RAW DATA:
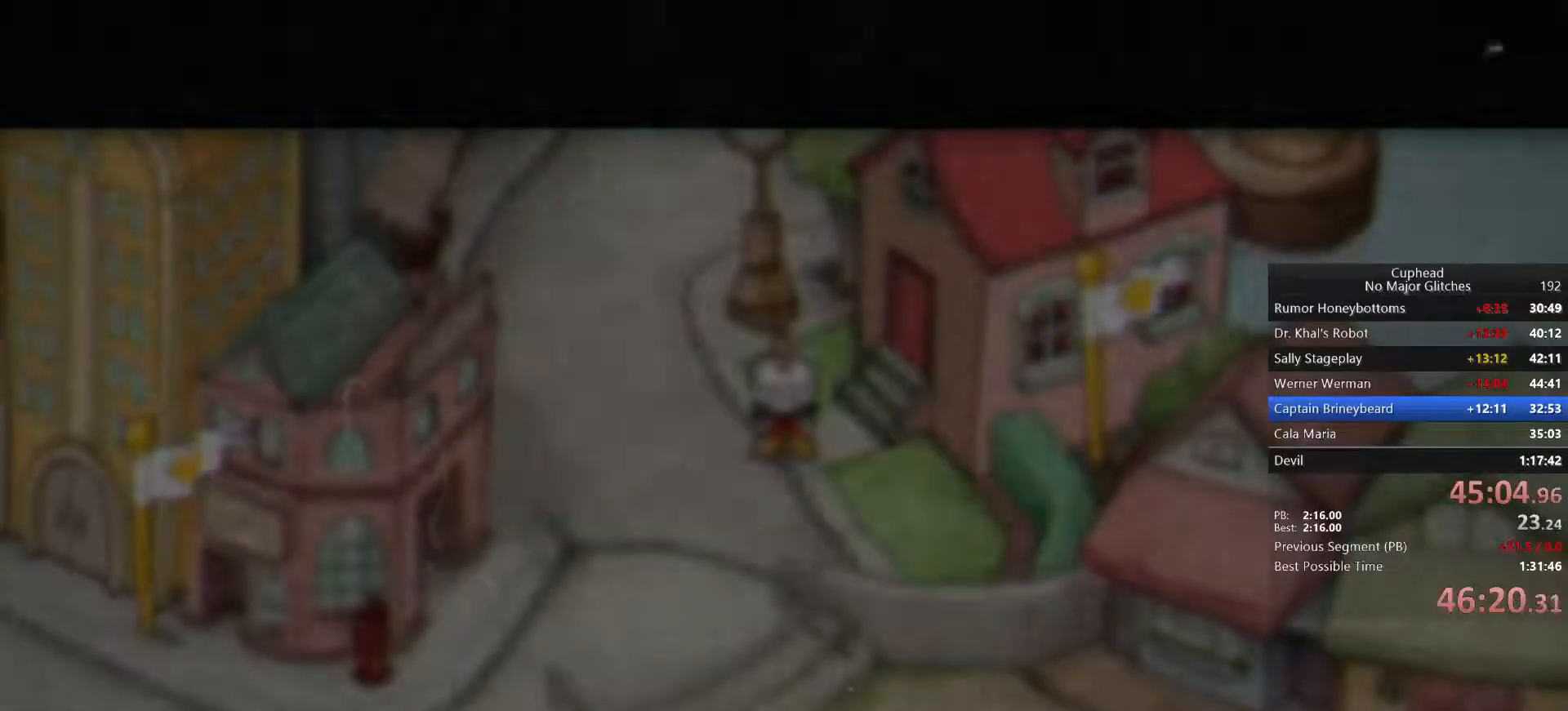
{"buttons": [], "left_stick": "down-left", "right_stick": "center", "events": []}
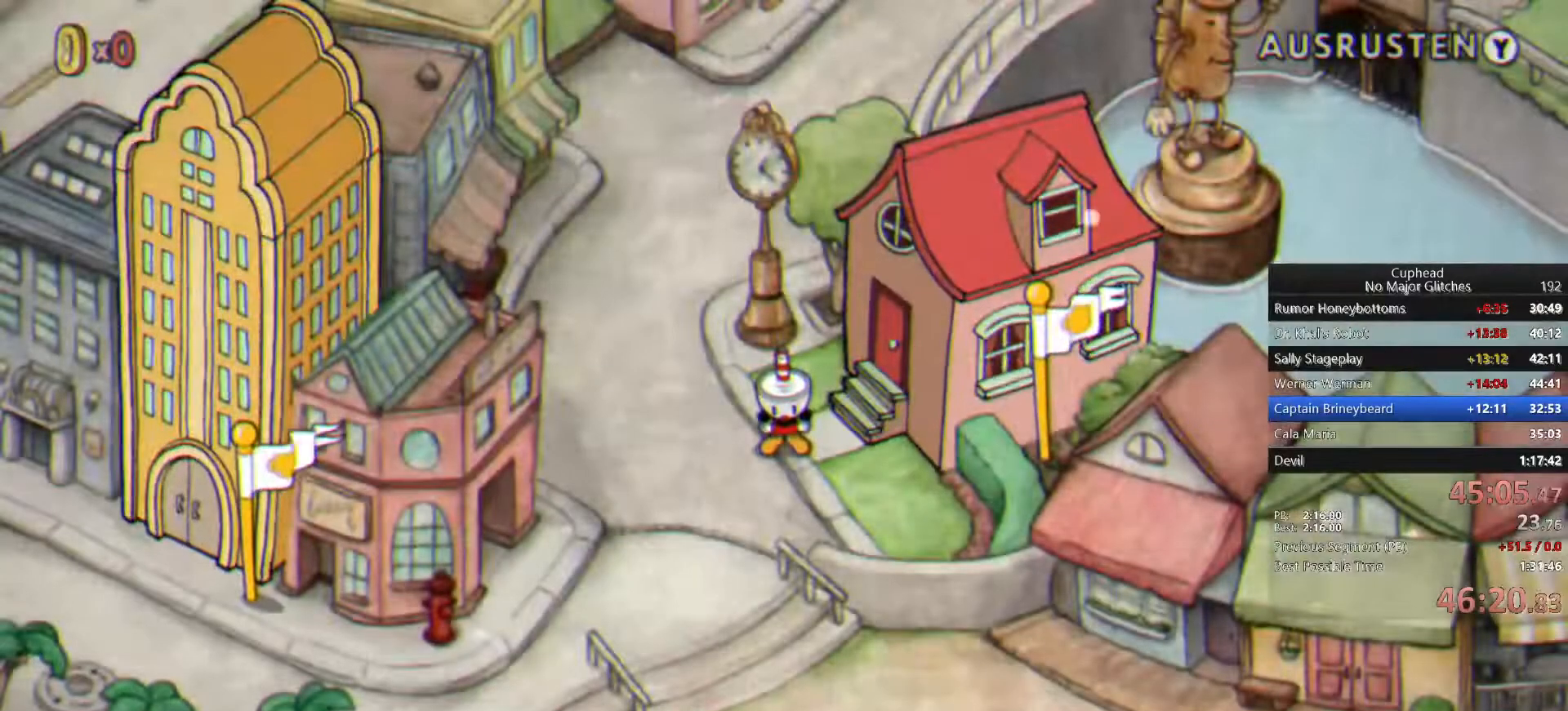
{"buttons": [], "left_stick": "down-left", "right_stick": "center", "events": []}
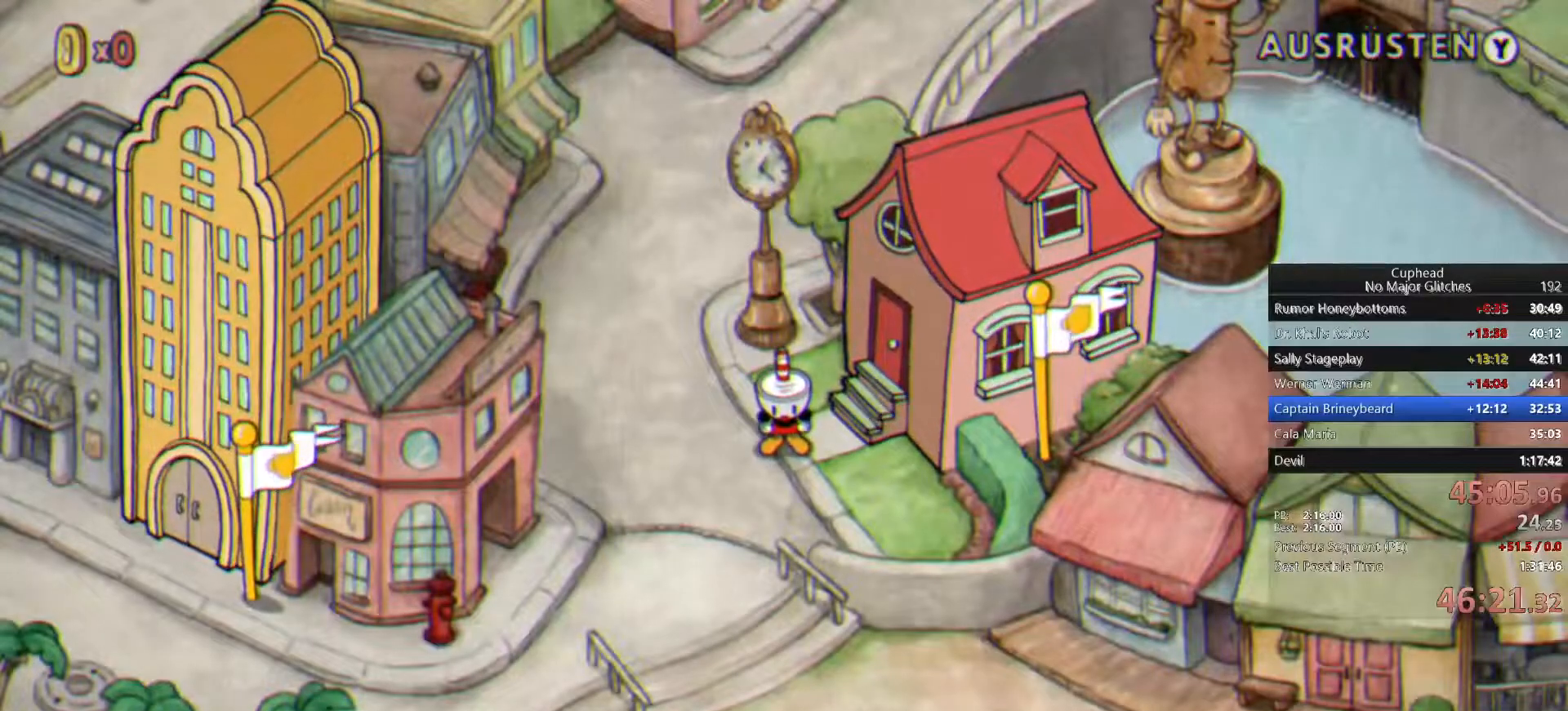
{"buttons": [], "left_stick": "down", "right_stick": "center", "events": [[350, "left_stick", "down"]]}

TASK BRIEF: Repeat the material above word for word, please, apart from its images.

COMPLETED TASK:
{"buttons": [], "left_stick": "down-left", "right_stick": "center", "events": []}
{"buttons": [], "left_stick": "down-left", "right_stick": "center", "events": []}
{"buttons": [], "left_stick": "down", "right_stick": "center", "events": [[350, "left_stick", "down"]]}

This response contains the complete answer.